The United Nations Security Council is preparing a new resolution condemning North Korea's recent steps. The aim is to halt what it considers to be Pyongyang's threatening and destabilizing actions.
Several council members are calling for tough new sanctions. China and Russia, traditionally less eager to punish North Korea, are employing harsher rhetoric and reaffirming the need to walk the North back from nuclear status.
At the same time, officials, proliferation experts, and Asia analysts are increasingly calling for a new international approach to North Korea. They suggest that the country should no longer be treated like a child to be cajoled, but instead as a violator of international law that must face the consequences of its actions.
France, for example, wants the new resolution that Security Council members began discussing Tuesday afternoon to "include new sanctions ... because this behavior must have a cost and a price to pay," said Jean-Pierre Lacroix, France's deputy UN ambassador.
One scenario would place a priority on restarting the intermittent six-party talks, although critics say that process resulted in North Korea exploding two nuclear weapons, honing its missile technology, and joining the nuclear club.
A second would involve comprehensive international measures to "manage" proliferation and other threats posed by Pyongyang. This would help the regime there to sort out internal issues – including succession to ailing dictator Kim Jong Il. Some specialists in Korean issues say these internal issues are driving recent actions.

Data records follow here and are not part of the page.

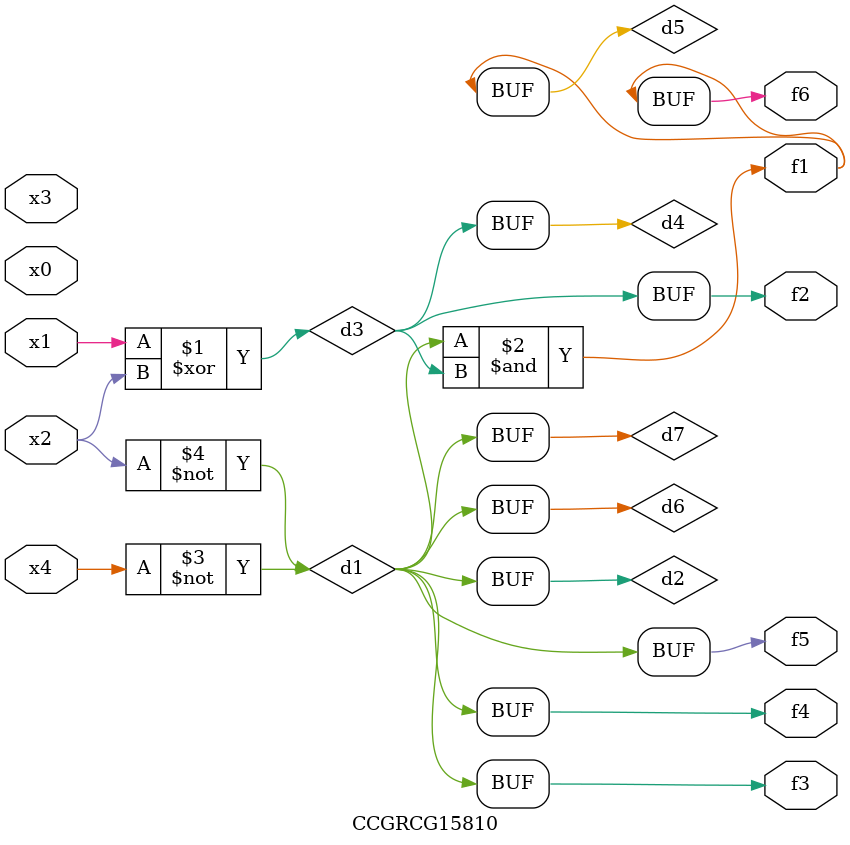
<source format=v>
module CCGRCG15810(
	input x0, x1, x2, x3, x4,
	output f1, f2, f3, f4, f5, f6
);

	wire d1, d2, d3, d4, d5, d6, d7;

	not (d1, x4);
	not (d2, x2);
	xor (d3, x1, x2);
	buf (d4, d3);
	and (d5, d1, d3);
	buf (d6, d1, d2);
	buf (d7, d2);
	assign f1 = d5;
	assign f2 = d4;
	assign f3 = d7;
	assign f4 = d7;
	assign f5 = d7;
	assign f6 = d5;
endmodule

</source>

"North Korea's objectives have changed. It now seems hell-bent on establishing its nuclear status, having run through a string of provocations since January that really allowed no time for the kind of diplomatic response it aimed for in the past," says Bruce Klingner, senior research fellow for Northeast Asia at the Heritage Foundation in Washington. "They left no chance for the diplomatic goodies, which suggests their interest in them is not what it used to be."
On Wednesday, the regime said it would no longer abide by the five-decade-old truce between the Koreas, after South Korea announced it was joining a US-led security initiative that searches ships for nuclear weapons.
Tactical shift needed?
Monday's underground explosion of a nuclear weapon at a site near the Chinese border and Tuesday's test-firing of two short-range missiles followed April's launch of a Taepodong-2 long-range missile. Based on those actions, Mr. Klingner predicts North Korea will continue developing its nuclear and missile capabilities, perhaps as a reflection of its announced goal of becoming a "powerful nation" by 2012.
In response, the US and other international powers should abandon their "naïve" diplomatic efforts, Klingner says. Instead, they should focus on addressing the North's apparent decision to turn away from negotiation. The objective of such an international shift would be to get North Korea back to the negotiating table eventually – when serious pressures force it to discuss dismantling its nuclear program.